GIVEN TEXT: Begin

The crust has two parts which we’ll discuss in more detail later in this article. For now, all you need to know is that there are two kinds of crust, oceanic and continental, and they move around atop a molten bed of rock called the mantle.
It’s not just one solid piece of crust that covers the entire globe. Instead, it’s multiple sections, called plates, that float on the mantle. When they collide with or scrape by one another, this builds mountain ranges and causes earthquakes.
Earth’s crust is not uniformly thick as you travel around the world. Certain places are more or less shallow than others. The crust underneath the oceans is about 10 to 15 km thick, while the crust underneath the continents ranges from 30 to over 70 km thick.
New crust is made in diverging fault zones, where tectonic plates are spreading apart. The magma from the mantle issues up and cools upon contact with ocean water or air.
Another name for the earth’s crust is the lithosphere. The lithosphere gets its name from the word ‘lith,’ meaning ‘stone’ in Greek.
The lithosphere does differ from the chemical definition of ‘crust’ because the lithosphere includes part of the mantle. This part of the mantle is the uppermost level that is solid, not liquified rock.
It is included in this definition because it behaves more like the rock of the crust than it does like the magma in the mantle. There are two divisions in the lithosphere. They focus on the location and composition of the crust. It is either continental or oceanic.
Continental crust is the crust found on dry land. It’s lighter than oceanic crust because it’s made up of granite, which is a lighter rock than that of the oceanic crust.
Oceanic crust is the crust of the earth under the ocean. It is completely submerged underwater. Pound for pound, oceanic crust is heavier than continental crust.
Its composition is basaltic, which is a type of rock created by the cooling of lava. It’s extremely heavy. This means that it will subside under a continental plate when a collision occurs.

GIVEN TEXT: End

TASK:
Return the passage on Earth's crust verbatim, in full.

MATERIAL PROVIDED: Begin

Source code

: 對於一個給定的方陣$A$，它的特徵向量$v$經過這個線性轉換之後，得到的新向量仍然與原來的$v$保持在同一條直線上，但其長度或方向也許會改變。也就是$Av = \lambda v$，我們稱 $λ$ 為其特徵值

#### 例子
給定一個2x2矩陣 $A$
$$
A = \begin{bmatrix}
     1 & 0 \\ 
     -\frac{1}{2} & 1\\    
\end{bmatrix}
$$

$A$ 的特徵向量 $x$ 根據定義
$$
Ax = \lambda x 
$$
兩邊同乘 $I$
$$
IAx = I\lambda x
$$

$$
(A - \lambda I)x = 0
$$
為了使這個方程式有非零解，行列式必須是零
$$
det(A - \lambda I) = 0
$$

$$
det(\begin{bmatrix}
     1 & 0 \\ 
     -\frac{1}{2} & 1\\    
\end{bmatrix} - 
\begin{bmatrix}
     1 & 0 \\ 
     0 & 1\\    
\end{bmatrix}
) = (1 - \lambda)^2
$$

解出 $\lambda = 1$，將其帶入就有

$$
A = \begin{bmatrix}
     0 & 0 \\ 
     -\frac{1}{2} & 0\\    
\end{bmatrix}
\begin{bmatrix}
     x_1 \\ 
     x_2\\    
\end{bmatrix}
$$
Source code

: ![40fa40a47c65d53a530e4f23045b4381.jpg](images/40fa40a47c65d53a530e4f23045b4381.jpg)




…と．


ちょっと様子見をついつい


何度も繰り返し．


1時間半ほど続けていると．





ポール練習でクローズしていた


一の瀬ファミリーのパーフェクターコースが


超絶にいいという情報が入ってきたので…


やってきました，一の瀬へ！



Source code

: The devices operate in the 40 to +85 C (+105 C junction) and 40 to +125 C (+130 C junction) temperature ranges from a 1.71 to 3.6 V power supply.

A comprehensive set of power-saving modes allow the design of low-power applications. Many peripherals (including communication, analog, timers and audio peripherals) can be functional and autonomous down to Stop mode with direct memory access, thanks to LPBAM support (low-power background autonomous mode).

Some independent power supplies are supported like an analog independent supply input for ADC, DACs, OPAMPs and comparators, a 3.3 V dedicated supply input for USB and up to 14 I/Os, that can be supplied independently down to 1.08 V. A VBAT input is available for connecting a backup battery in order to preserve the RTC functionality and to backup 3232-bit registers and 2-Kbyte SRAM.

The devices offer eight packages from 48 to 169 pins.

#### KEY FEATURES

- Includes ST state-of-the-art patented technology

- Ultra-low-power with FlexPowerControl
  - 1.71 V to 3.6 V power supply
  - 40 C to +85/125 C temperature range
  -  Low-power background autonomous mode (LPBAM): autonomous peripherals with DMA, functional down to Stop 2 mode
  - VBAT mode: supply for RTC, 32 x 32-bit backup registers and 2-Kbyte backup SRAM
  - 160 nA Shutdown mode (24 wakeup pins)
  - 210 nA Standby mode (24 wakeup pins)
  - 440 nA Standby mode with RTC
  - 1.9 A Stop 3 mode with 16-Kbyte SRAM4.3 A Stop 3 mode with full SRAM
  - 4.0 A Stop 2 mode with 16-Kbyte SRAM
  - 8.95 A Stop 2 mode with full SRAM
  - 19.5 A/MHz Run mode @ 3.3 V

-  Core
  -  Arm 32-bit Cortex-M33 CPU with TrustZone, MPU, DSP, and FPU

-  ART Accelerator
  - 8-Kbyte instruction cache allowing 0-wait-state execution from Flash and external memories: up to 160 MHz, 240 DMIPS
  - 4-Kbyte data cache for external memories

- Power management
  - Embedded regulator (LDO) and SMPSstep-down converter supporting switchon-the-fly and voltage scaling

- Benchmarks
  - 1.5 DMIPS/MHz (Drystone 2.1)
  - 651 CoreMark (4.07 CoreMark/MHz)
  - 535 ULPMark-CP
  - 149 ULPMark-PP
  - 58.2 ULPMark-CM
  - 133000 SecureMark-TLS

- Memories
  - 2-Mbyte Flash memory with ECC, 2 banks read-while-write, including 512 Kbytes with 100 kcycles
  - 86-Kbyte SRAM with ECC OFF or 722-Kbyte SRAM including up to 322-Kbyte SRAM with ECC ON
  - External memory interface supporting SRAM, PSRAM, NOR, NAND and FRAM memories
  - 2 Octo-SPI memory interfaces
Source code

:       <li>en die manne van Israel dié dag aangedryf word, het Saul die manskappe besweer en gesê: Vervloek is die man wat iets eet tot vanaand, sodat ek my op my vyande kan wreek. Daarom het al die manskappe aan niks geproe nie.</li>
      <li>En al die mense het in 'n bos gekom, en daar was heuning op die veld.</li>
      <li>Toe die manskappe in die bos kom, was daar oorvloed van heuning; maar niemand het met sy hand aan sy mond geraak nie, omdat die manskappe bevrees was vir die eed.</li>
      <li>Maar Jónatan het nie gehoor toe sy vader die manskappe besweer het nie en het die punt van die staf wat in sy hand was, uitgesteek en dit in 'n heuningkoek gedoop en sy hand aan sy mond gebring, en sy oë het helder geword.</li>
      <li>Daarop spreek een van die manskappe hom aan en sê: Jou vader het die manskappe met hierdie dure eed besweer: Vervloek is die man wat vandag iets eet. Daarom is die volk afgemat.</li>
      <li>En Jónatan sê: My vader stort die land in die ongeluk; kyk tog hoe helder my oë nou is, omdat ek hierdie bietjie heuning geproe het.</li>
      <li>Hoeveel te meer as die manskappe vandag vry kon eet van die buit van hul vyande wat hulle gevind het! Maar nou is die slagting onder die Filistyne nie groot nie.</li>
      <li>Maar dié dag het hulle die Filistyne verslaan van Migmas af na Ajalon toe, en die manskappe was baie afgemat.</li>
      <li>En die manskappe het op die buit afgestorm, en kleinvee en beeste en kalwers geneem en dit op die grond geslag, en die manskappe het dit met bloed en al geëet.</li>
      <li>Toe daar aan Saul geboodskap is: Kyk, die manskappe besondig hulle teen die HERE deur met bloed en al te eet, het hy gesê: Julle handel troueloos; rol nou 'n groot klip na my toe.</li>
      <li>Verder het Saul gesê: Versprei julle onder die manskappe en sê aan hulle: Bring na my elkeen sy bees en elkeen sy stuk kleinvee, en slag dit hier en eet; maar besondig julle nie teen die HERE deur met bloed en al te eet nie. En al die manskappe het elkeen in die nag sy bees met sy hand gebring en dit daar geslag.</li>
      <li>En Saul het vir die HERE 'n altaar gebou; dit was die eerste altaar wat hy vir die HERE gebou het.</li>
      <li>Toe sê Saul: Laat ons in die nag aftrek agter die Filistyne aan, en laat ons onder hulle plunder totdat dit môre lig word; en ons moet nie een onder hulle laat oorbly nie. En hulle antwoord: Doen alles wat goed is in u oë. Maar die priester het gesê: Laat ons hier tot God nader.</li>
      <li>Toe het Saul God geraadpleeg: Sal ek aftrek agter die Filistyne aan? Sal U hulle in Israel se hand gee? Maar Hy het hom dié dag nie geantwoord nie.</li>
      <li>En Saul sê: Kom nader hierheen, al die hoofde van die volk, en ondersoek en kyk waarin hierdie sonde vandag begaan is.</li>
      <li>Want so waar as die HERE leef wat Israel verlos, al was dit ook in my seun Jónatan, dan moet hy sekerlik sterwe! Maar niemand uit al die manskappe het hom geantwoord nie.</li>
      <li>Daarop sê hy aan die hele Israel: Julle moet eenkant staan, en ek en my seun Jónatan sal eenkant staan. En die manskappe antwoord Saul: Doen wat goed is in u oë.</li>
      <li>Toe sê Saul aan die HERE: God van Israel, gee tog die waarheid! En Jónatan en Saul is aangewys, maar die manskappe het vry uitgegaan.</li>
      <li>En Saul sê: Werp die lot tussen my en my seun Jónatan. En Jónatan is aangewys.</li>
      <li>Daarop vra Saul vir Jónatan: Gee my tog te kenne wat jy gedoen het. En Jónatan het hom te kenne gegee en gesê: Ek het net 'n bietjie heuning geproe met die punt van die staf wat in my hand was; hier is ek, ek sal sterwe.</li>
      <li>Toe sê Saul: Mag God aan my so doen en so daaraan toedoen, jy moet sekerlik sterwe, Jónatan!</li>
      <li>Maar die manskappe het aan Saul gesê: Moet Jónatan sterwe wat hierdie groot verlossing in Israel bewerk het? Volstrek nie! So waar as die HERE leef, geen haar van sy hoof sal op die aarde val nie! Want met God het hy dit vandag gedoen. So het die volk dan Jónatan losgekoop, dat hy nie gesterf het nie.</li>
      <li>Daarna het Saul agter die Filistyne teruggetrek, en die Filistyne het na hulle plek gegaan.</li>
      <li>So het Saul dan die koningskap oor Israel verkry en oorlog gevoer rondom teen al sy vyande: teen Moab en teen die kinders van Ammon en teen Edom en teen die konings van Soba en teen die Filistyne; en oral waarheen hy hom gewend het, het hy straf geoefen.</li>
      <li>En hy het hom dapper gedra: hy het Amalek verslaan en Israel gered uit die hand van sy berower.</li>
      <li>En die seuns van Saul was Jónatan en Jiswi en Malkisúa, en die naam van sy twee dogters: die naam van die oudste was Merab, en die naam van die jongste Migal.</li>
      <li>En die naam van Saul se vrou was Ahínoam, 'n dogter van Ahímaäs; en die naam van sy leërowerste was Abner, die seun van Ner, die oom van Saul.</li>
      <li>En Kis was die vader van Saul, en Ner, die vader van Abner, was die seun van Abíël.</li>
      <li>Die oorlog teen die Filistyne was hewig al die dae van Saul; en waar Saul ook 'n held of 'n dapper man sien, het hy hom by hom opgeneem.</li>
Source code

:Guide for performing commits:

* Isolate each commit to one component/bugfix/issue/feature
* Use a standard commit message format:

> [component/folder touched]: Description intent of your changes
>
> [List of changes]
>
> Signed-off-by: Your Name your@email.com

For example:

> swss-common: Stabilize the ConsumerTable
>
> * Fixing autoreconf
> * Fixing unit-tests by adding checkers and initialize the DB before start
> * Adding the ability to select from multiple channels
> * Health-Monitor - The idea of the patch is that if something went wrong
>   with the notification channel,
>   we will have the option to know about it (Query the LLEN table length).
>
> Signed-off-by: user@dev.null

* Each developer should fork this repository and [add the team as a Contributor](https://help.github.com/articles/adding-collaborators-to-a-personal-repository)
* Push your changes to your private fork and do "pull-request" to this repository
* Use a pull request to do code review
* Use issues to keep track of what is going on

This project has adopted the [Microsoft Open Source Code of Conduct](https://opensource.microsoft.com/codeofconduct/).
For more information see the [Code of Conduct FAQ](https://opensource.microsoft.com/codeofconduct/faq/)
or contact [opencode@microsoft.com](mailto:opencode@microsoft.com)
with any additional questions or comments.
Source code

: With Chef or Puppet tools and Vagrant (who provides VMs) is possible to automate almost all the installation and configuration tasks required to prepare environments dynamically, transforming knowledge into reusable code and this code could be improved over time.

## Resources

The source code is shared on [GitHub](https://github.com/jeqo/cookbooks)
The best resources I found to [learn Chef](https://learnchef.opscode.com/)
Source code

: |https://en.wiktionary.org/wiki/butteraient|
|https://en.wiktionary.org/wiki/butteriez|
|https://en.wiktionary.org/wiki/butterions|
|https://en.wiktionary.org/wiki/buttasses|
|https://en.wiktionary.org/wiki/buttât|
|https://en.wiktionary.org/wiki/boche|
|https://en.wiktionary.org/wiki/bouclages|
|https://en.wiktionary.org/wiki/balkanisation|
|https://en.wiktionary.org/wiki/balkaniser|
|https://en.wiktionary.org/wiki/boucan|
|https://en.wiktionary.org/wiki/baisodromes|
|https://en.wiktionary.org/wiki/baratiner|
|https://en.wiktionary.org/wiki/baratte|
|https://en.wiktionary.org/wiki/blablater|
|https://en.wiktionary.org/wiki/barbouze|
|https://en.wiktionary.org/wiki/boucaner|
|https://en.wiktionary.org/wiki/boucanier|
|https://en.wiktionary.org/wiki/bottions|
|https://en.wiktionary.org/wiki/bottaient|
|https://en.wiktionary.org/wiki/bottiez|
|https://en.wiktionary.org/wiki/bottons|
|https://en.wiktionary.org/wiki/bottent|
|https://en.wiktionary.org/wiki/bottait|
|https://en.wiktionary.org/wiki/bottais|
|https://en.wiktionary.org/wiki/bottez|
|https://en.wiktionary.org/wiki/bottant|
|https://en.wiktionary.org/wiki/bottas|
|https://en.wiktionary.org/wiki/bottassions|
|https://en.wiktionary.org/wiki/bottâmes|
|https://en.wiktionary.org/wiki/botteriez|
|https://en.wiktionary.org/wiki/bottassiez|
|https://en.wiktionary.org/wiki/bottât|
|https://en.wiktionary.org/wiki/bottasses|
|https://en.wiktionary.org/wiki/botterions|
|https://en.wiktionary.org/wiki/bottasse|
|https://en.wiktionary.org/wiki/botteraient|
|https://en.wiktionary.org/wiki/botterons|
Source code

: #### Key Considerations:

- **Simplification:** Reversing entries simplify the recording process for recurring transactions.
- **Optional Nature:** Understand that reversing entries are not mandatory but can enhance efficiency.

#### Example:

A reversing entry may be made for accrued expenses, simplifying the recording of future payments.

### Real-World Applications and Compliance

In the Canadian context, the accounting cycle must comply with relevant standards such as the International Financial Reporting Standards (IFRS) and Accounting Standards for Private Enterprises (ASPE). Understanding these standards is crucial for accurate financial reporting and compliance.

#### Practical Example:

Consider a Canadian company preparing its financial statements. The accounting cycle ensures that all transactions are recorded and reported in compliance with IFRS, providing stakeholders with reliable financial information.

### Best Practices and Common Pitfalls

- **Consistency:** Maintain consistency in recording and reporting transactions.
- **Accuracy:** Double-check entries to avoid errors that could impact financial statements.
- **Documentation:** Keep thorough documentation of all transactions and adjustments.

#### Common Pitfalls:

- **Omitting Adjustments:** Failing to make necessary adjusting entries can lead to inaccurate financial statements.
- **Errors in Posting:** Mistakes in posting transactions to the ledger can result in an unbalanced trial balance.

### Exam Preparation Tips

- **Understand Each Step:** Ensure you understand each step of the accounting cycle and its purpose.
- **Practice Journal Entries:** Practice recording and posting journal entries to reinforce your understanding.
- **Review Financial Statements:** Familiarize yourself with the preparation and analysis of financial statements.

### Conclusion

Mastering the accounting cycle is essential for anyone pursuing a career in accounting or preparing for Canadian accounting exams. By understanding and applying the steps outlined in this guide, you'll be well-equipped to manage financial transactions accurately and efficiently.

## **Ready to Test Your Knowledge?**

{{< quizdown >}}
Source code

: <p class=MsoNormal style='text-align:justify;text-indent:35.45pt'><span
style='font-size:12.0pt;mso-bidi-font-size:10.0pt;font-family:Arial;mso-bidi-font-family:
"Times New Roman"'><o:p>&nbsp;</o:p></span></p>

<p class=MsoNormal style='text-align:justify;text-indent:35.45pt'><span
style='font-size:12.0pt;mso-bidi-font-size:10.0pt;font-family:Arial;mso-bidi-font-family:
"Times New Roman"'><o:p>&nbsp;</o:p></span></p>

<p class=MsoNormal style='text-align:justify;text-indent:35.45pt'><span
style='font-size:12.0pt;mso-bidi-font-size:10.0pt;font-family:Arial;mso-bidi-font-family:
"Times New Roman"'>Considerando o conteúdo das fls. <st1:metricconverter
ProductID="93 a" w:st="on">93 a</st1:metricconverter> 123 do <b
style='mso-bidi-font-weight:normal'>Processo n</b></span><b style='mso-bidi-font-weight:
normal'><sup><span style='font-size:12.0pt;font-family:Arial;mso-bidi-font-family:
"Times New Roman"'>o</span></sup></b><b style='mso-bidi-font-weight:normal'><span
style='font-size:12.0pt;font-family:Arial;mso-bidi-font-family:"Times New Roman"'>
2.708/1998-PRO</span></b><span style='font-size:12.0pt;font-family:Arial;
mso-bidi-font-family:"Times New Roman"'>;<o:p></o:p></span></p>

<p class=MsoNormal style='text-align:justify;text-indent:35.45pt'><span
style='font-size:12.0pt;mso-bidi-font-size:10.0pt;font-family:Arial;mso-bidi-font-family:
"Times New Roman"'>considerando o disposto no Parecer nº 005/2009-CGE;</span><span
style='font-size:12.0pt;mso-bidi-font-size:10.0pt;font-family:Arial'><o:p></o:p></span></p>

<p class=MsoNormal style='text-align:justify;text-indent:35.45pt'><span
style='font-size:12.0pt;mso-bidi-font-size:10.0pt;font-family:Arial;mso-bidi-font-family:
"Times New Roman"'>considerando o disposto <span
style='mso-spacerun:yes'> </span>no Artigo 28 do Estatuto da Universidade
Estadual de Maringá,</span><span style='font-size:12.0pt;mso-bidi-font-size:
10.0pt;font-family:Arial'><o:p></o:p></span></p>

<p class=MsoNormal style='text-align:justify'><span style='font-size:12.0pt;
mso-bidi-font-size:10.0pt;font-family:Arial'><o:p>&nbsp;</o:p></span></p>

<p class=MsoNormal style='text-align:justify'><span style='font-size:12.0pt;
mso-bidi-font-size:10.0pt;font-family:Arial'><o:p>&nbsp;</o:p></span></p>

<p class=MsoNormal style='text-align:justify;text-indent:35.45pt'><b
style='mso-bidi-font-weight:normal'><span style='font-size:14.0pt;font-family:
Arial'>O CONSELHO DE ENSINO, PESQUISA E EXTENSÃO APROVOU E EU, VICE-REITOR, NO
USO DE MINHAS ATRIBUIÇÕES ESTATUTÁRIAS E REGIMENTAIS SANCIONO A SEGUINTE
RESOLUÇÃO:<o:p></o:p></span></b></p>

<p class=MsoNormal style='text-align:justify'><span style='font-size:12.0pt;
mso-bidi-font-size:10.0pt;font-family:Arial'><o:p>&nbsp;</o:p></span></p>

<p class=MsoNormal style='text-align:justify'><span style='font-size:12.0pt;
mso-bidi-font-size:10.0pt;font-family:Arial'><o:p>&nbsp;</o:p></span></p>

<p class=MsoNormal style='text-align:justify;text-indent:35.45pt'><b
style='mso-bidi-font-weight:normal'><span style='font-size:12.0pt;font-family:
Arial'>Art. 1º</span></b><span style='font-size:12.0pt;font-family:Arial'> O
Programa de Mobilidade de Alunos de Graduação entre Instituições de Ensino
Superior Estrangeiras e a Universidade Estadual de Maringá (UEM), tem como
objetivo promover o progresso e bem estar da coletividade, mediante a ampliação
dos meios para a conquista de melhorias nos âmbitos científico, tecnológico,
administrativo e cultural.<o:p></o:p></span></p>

MATERIAL PROVIDED: End

REPLY:
The crust has two parts which we’ll discuss in more detail later in this article. For now, all you need to know is that there are two kinds of crust, oceanic and continental, and they move around atop a molten bed of rock called the mantle.
It’s not just one solid piece of crust that covers the entire globe. Instead, it’s multiple sections, called plates, that float on the mantle. When they collide with or scrape by one another, this builds mountain ranges and causes earthquakes.
Earth’s crust is not uniformly thick as you travel around the world. Certain places are more or less shallow than others. The crust underneath the oceans is about 10 to 15 km thick, while the crust underneath the continents ranges from 30 to over 70 km thick.
New crust is made in diverging fault zones, where tectonic plates are spreading apart. The magma from the mantle issues up and cools upon contact with ocean water or air.
Another name for the earth’s crust is the lithosphere. The lithosphere gets its name from the word ‘lith,’ meaning ‘stone’ in Greek.
The lithosphere does differ from the chemical definition of ‘crust’ because the lithosphere includes part of the mantle. This part of the mantle is the uppermost level that is solid, not liquified rock.
It is included in this definition because it behaves more like the rock of the crust than it does like the magma in the mantle. There are two divisions in the lithosphere. They focus on the location and composition of the crust. It is either continental or oceanic.
Continental crust is the crust found on dry land. It’s lighter than oceanic crust because it’s made up of granite, which is a lighter rock than that of the oceanic crust.
Oceanic crust is the crust of the earth under the ocean. It is completely submerged underwater. Pound for pound, oceanic crust is heavier than continental crust.
Its composition is basaltic, which is a type of rock created by the cooling of lava. It’s extremely heavy. This means that it will subside under a continental plate when a collision occurs.